El Ayuntamiento de Vigo ha decidido implementar Zonas de Bajas Emisiones (ZBE) que se destacan por su enfoque progresivo y flexible, sin imponer a los ciudadanos la necesidad de cambiar de vehículo. Este modelo tiene el objetivo de reducir las emisiones contaminantes al tiempo que minimiza el impacto social y económico en la población. En comparación con otras ciudades de España, Vigo opta por un modelo que combina múltiples excepciones y un sistema de aplicación gradual que favorece la adaptación.

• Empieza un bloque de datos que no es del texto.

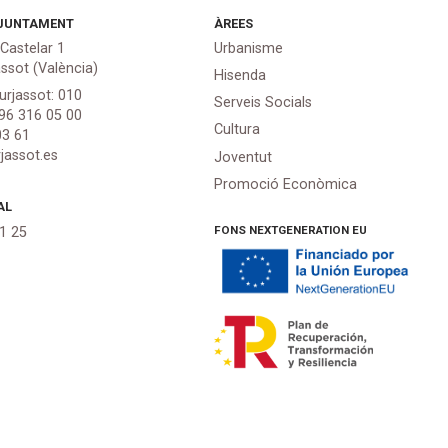
JUNTAMENT
ÀREES
 Castelar 1
Urbanisme
assot (València)
Hisenda
urjassot: 010
Serveis Socials
 96 316 05 00
Cultura
03 61
jassot.es
Joventut
Promoció Econòmica
AL
FONS NEXTGENERATION EU
21 25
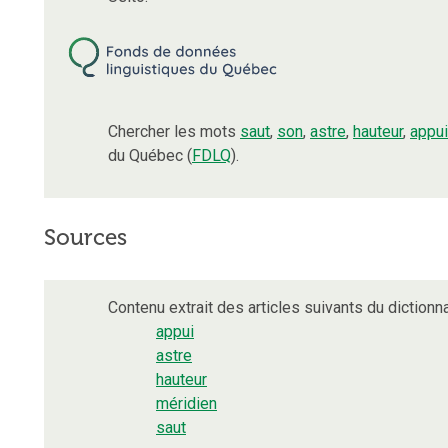
Chercher les mots
saut
,
son
,
astre
,
hauteur
,
appui
du Québec (
FDLQ
).
Sources
Contenu extrait des articles suivants du dictionna
appui
astre
hauteur
méridien
saut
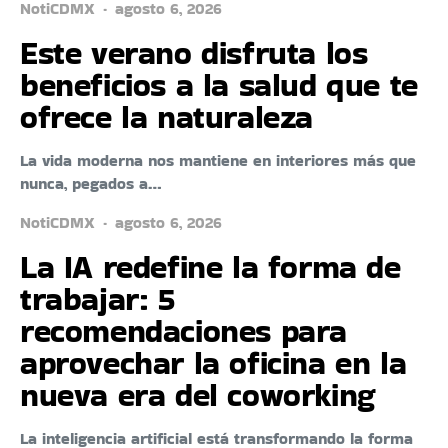
NotiCDMX
agosto 6, 2026
Este verano disfruta los
beneficios a la salud que te
ofrece la naturaleza
La vida moderna nos mantiene en interiores más que
nunca, pegados a…
NotiCDMX
agosto 6, 2026
La IA redefine la forma de
trabajar: 5
recomendaciones para
aprovechar la oficina en la
nueva era del coworking
La inteligencia artificial está transformando la forma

El programa incluye tres fases de implementación basadas en el tipo de etiqueta ambiental del vehículo, comenzando con aquellos sin distintivo y avanzando hacia los vehículos con etiquetas B y C. En una primera etapa, la norma no contempla sanciones, priorizando la concienciación mediante avisos informativos. Esto permitirá a los ciudadanos familiarizarse con las nuevas restricciones antes de enfrentar cualquier penalización.
En el contexto actual, la experiencia de otras ciudades como Getafe, donde la ZBE ha contribuido a la disminución de la contaminación, resalta la efectividad de estas medidas. En Getafe, tras un año de implementación, se han observado descensos en los niveles de NO2 y otros contaminantes, gracias a controles tecnológicos y una gestión optimizada del tráfico. Este tipo de resultados refuerza la importancia de establecer ZBE como parte de una estrategia más amplia para mejorar la calidad del aire urbano en toda España.